The downside of this toy is that it’s a multi-pointed piece of pure steel slightly larger than my hand as an adult. So a child, attempting to imitate the Batwing’s flight over Gotham, is likely to be throwing this around with no thought for the consequences.
I never did this. I was a good child.
I chose the Batwing for purposes of my own nostalgia, but the criticism extends to ANY die-cut toys, such as the Tonka die-cut truck line that’s currently making a comeback. These toys are beautiful and long lasting pieces of craftsmanship, but if you give children pieces of steel then children are going to get hit with pieces of steel.
- Aqua Dots
This mid 2000’s Chinese-manufactured disaster is a parents worst nightmare. Safety officials in the United States had to recall over 4 million units of this bead toy when it was discovered the toy coating would metabolize into gamma-hydroxy butyrate, better known as GHB, better known as the date-rape drug.
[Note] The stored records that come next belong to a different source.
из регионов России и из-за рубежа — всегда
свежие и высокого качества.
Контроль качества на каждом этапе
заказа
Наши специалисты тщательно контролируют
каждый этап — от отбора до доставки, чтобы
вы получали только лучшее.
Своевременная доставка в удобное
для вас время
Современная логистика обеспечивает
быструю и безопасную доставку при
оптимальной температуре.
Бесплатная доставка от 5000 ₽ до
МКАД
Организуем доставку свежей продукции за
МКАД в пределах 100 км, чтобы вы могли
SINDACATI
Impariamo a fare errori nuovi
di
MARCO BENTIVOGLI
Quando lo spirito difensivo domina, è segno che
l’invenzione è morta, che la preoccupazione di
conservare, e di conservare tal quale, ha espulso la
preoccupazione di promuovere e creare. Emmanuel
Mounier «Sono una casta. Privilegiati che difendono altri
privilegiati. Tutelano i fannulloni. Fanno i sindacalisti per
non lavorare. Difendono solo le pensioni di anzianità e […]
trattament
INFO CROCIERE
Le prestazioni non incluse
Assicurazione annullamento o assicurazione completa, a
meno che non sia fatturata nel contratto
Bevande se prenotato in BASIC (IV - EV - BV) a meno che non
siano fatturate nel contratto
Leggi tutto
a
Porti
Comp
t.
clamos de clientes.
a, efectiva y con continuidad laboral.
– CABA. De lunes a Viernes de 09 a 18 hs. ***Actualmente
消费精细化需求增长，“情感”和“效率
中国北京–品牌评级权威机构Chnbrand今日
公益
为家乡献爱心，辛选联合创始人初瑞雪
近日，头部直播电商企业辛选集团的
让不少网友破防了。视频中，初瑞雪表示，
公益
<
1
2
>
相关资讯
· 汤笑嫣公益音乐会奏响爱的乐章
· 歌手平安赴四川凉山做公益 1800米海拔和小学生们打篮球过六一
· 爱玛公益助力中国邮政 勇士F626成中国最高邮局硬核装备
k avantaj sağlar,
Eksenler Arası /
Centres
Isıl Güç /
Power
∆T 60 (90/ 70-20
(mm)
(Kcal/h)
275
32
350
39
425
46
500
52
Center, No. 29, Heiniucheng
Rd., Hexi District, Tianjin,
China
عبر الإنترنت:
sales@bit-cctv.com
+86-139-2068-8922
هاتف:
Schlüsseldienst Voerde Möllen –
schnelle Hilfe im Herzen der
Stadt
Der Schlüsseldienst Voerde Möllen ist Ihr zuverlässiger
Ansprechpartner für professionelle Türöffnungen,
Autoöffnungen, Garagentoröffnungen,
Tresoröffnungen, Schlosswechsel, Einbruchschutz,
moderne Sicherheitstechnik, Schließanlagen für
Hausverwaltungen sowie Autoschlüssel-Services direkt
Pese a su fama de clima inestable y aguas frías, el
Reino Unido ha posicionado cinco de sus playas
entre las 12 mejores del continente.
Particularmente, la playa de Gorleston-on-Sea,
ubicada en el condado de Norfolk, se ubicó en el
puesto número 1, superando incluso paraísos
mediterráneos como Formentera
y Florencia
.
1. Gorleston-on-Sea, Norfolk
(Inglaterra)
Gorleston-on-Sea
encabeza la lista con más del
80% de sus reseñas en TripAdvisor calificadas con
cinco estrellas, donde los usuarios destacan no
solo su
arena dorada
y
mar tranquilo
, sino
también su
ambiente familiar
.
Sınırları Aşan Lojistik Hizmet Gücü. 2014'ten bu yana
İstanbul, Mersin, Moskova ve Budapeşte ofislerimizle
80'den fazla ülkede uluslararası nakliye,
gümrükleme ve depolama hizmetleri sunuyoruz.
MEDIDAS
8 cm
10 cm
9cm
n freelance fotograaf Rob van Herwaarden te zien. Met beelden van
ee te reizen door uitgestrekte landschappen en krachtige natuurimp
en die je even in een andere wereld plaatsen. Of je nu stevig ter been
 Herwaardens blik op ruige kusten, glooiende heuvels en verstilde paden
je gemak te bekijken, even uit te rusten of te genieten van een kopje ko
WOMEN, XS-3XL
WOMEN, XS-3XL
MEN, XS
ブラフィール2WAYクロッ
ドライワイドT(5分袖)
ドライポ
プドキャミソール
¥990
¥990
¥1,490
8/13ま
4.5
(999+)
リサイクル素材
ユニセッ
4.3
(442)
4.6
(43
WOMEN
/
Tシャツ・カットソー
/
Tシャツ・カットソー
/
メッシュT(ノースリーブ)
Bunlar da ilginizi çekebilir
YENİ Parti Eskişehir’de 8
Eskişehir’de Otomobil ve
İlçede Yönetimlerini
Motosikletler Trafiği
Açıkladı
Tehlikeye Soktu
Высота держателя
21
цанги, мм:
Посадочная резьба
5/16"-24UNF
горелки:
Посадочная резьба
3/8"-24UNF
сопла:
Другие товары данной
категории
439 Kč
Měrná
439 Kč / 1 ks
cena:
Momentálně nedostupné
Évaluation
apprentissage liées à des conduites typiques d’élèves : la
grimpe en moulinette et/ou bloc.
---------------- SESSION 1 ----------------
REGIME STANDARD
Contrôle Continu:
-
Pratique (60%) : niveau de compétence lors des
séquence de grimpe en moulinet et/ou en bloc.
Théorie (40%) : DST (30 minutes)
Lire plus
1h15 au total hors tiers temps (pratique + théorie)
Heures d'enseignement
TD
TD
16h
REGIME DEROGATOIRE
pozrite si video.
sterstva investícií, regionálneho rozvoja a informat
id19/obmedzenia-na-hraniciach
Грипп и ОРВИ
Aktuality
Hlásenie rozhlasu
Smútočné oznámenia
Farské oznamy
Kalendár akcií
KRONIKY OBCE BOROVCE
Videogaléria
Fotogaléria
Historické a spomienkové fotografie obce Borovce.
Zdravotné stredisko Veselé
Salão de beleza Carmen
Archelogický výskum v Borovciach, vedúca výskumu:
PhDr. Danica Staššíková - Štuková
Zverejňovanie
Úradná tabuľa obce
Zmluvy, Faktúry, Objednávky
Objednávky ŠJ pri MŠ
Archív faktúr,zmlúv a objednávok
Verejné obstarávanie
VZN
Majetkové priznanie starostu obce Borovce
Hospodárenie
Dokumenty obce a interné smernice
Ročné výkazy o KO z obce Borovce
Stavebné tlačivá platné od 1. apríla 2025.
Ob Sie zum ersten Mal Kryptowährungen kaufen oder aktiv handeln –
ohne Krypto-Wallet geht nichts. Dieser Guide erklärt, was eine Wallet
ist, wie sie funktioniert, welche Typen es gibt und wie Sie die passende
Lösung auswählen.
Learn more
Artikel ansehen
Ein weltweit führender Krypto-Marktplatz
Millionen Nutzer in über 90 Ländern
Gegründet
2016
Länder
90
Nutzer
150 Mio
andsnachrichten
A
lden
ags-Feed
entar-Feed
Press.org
There were multiple cases of children vomiting or becoming comatose after swallowing the product. Again, these are tiny beads so swallowing would be inevitable.
Sadly, this product was named “toy of the year” in Australia at the time, where it was sold under the name “Bindeez Beads.” Walmart had also promoted it heavily in North America, possibly their largest marketing misstep of 2007.
Yeah, ponies are cute, everybody wants one, we get it. They eat apples and sugar cubes and prance about in meadows.
But you know what else ponies do? Ponies bite people with their massive horse teeth, and kick through doors with their hooves, and fall over on top of riders when they get into one of their inscrutable pony moods. Unless you’re planning to get your kid a year of lessons in horsemanship first, don’t get your kid a pony.
It’s only a few days to Christmas now, so if you’ve gotten any of these toys for any of your loved ones, you still have time to take them back. Or don’t! It’s never too early for a “character building” experience”.